Towards enhanced translational colon-specific in vitro tissue models for assessment of drug disposition, metabolism and safety

The overarching goal of this Ph.D. project is to generate and in-depth characterize suitable colon-specific in vitro models to accurately examine colonic drug disposition, metabolism and assess the safety profile of selected compounds in the colon, with specific focus on reproducibility and scalability for pharmaceutical use.
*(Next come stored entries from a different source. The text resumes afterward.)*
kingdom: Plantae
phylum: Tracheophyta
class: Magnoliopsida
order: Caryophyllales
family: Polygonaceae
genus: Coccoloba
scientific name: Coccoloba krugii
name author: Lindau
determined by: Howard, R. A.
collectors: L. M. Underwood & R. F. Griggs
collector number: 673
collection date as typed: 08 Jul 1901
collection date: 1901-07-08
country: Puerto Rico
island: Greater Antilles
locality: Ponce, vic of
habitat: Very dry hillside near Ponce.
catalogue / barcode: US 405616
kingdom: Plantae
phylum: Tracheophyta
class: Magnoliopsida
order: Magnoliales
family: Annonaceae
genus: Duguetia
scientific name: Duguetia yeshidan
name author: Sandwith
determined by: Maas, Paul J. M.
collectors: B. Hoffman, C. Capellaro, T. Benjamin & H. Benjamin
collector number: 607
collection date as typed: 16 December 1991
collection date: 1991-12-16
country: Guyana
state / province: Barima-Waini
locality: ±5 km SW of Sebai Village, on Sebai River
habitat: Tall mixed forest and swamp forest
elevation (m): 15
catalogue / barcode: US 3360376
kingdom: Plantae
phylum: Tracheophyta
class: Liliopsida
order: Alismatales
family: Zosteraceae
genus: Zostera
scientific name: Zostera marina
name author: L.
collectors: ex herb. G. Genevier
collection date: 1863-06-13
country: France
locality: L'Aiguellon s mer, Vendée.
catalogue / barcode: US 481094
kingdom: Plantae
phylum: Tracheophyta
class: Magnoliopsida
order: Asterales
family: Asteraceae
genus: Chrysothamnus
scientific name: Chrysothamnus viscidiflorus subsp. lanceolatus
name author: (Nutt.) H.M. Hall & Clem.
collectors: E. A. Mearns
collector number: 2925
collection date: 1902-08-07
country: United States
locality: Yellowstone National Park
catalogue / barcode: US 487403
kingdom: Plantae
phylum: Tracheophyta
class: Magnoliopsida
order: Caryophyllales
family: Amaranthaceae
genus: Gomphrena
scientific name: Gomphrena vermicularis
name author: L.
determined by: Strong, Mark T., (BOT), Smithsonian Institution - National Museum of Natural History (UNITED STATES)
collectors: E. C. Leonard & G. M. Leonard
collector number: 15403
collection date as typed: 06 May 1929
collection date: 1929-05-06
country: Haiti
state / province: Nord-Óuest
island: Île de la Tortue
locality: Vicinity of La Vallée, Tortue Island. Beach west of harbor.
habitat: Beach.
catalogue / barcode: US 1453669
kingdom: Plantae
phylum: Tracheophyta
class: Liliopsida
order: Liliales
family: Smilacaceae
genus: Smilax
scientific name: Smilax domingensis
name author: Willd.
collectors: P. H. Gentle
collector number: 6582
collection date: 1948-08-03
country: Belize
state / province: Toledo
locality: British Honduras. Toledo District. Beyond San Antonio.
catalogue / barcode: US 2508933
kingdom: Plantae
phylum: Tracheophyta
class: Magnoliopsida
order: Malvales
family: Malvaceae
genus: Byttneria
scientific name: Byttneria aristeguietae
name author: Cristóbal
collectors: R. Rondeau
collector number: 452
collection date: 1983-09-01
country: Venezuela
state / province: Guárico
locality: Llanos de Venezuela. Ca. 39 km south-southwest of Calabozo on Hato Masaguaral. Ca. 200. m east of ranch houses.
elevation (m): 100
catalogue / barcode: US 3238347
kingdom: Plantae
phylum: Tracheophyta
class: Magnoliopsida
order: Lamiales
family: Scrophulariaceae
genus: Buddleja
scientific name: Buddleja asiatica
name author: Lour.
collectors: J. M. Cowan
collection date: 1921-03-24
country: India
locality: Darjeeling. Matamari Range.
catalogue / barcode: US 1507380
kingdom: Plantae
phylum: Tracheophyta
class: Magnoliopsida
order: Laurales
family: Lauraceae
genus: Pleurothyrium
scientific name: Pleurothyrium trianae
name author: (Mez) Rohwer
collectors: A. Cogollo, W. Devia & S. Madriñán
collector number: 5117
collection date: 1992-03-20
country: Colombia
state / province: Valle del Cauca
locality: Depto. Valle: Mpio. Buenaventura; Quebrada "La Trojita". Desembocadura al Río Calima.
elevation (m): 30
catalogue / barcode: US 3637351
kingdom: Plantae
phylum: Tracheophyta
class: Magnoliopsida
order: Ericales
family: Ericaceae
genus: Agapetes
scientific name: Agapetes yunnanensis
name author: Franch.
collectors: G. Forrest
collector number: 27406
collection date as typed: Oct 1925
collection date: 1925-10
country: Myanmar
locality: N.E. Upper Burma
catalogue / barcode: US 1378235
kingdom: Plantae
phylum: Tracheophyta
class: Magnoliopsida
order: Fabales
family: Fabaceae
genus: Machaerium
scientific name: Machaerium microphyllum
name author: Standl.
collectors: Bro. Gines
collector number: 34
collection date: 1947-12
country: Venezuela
Research activities will include: (1) establishing and characterizing 1 to 2 enhanced translational colon-specific in vitro models in their capability to precisely assess colonic drug disposition, metabolism and toxicity; (2) producing a comparative data set of translational intestinal (colonic and/or small intestinal) in vitro models tackling drug disposition, metabolism and toxicity; (3) distinguishing the strengths and drawbacks of each model; (4) identifying the best suitable model(s) for in-house use at Janssen Pharmaceuticals. The main models to be used will be: (a) Primary Human Organoids (Hubrecht Organoid Technology, HUB; Utrecht, the Netherlands); (b) Human 3D Colon Microtissues (small intestinal and colonic; MatTek Life Sciences, Ashland, MA, US); (c) Caco-2 cell monolayers (human colorectal adenocarcinoma cell line), the in vitro gold standard. These models will be the basis for the studies of drug disposition, metabolism and safety, which are intended to be carried out throughout the course of the Ph.D. project. A secondment of 4 months will take place at the University of Parma (advisor: Prof. Dr. Simona Bertoni), in the 26th month of the project, for additional 4, and its specific goal is to perform absorption studies with an in vitro diseased colonoid model (e.g. Inflammatory Bowel Disease, IBD, colonoid model).